Rules to stifle debate? Politics colors US meeting on aging
Several thousand older Americans arrive in the capital next week for a once-in-a-decade event. It's usually a quiet affair, but this year may prove to be different.
Already the White House Conference on Aging has turned into a political hot potato, with wrangling over the number of last-minute delegates picked by the Reagan administration and charges that conference rules will muffle dissent.
Conference officials say that critics exaggerate the number of new delegates, which they say is far fewer than 400, although they give no official number. Conference director Betty H. Brake said in an interview that the total number (2 ,300 delegates, 1,500 observers) meets the original estimate set long ago for the conference.
To charges that rules will stifle discussion, she responded that the ''general structure of the conference'' will be to ensure that it completes its work.
Behind the controversy is the fact that this year's conference on aging, fourth in a series that began in 1950, comes at a highly sensitive time. Programs for the elderly are being cut back and only a few months ago President Reagan offered a proposal to cut social security for early retirees. The social security plan was quickly withdrawn, but not before touching off concern and anger among many older Americans.
Paul A. Kerschner, chief lobbyist for the American Association of Retired Persons, says that his organization's mail ran 70 to 30 in favor of President Reagan before he proposed the social security cutback. Afterwards, the figures were reversed.
Delegates to the White House Conference were further upset last month when the Republican National Committee polled them to find out their political views.
''For the first time, a political party has sought to inject a taint of partisanship over the delegates before they get to Washington,'' says Jack Ossofsky, executive director of the National Council on Aging.
Even without the political struggles, leaders of major organizations for the aged have lower expectations for this conference, comparing it with past ones. The conference in 1961 is credited for spurring medicare. After the 1971 meeting came a federal ban on most mandatory retirement before age 70 and establishment of local agencies on aging.
This year no such major program or law has yet surfaced. Instead, say several participants, the aim at the Nov. 30 through Dec. 3 conference at two hotels here will be holding tight to gains already made.
Those gains are considerable. The issues and problems of aging have come before the public vividly since the 1971 conference. Older persons, who now make up 12 percent of the US population and grow in number every year, have developed political clout. Society is beginning to look at them in new ways.

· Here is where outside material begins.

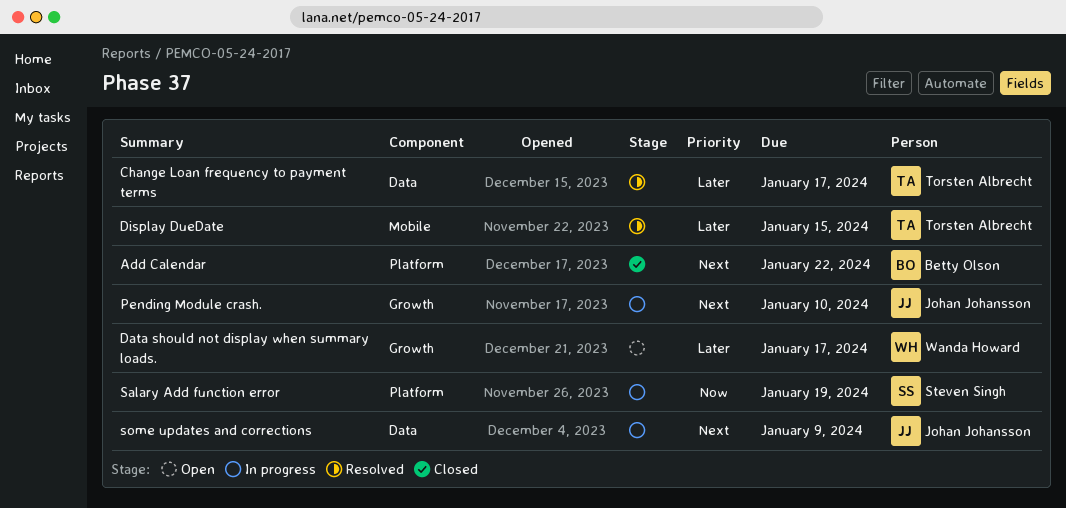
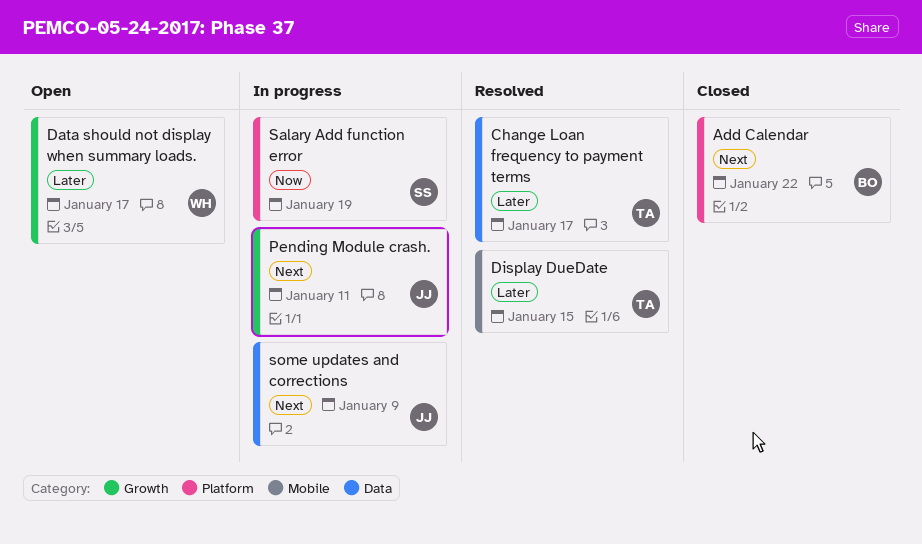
Pending Module crash., due: Jan 10 -> Jan 11

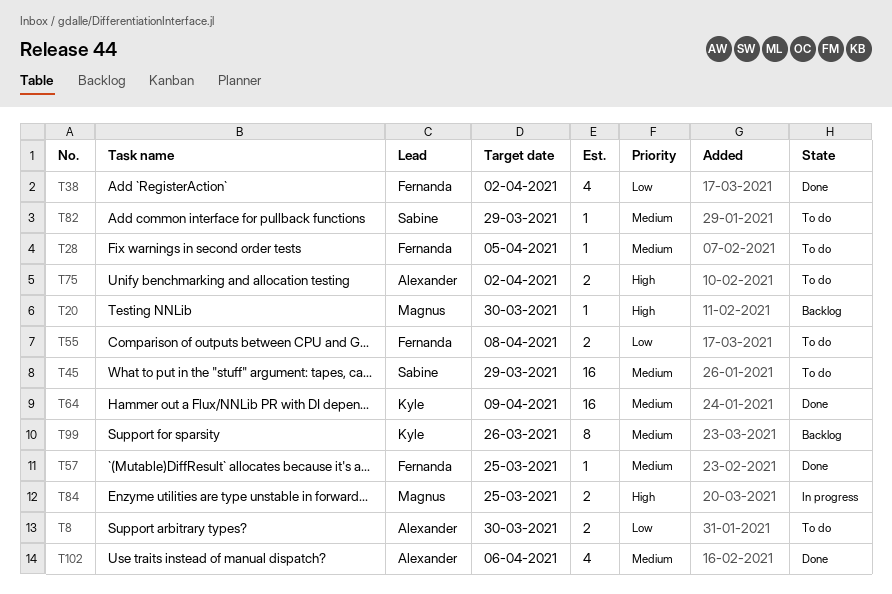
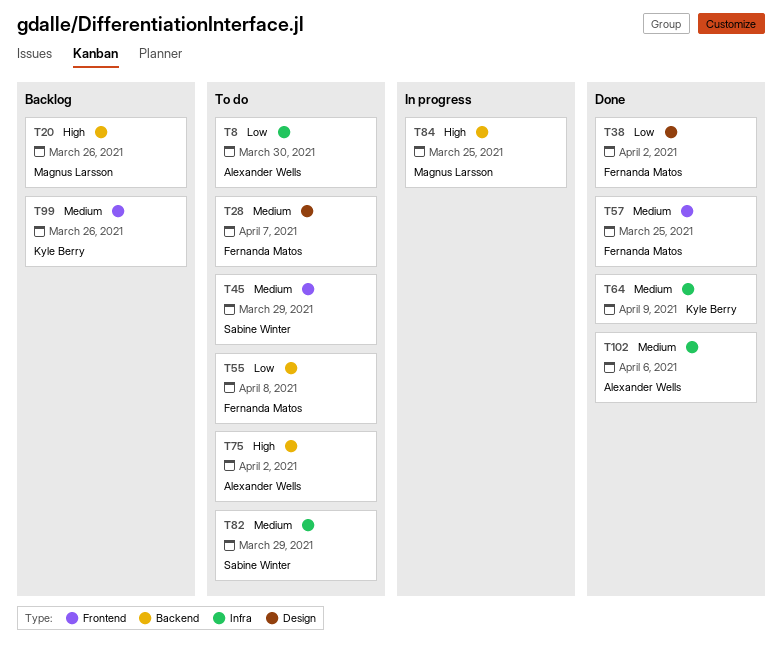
T20, due: Mar 30 -> Mar 26
T28, due: Apr 5 -> Apr 7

''Older people are 'younger' than ever before,'' says the Council on Aging's Ossofsky. ''Their health on the whole is better. The level of education is higher. Their capacities are better understood.''
Myths about older people are being destroyed, he adds, including the false perception that ''aged people can't do anything, that they are all frail and can't learn new skills, and that they have a lot of accidents on the job.''
In only a few years, says Ossofsky, managers who once favored mandatory retirement have come to oppose it.
''There is continued exaggeration of the problems and frailties of older people,'' says Ossofsky who adds that older people themselves believe the stereotypes about their peers even when they don't see themselves as frail.
He also points to effective new role models for the elderly, and his favorite example is President Reagan. ''I may not agree with everything he says, but the fact that he's a vigorous, healthy, charming, humorous, and able and effective man can't be lost on the nation,'' he says. ''When it is hard for most 69 to 70 year olds to get a job, he was elected President.''
Jobs will be a major concern at next week's meeting. Conference director Brake predicts that many of the delegates will be interested in later retirement and finding ways for part-time work. She concedes that some of the participants will criticize cuts in federal aid programs and proposals for trimming social security.
But she says that the focus will be ''not what the elderly need but more what the elderly can do.'' Director Brake said of the volunteers: ''One thing they told me - that it feels so good to wake up in the morning and have something to do and know that someone needs me.''
Another major theme at the conference will be home and community nursing care. Current federal laws favor institutional care for the elderly, so that families can have aid if they send older relatives into nursing homes, but not if they care for them at home. The conference is likely to find widespread approval for plans to provide more care in homes.
As with other White House conferences, the meeting will draw up a list of recommendations for action during the next decade.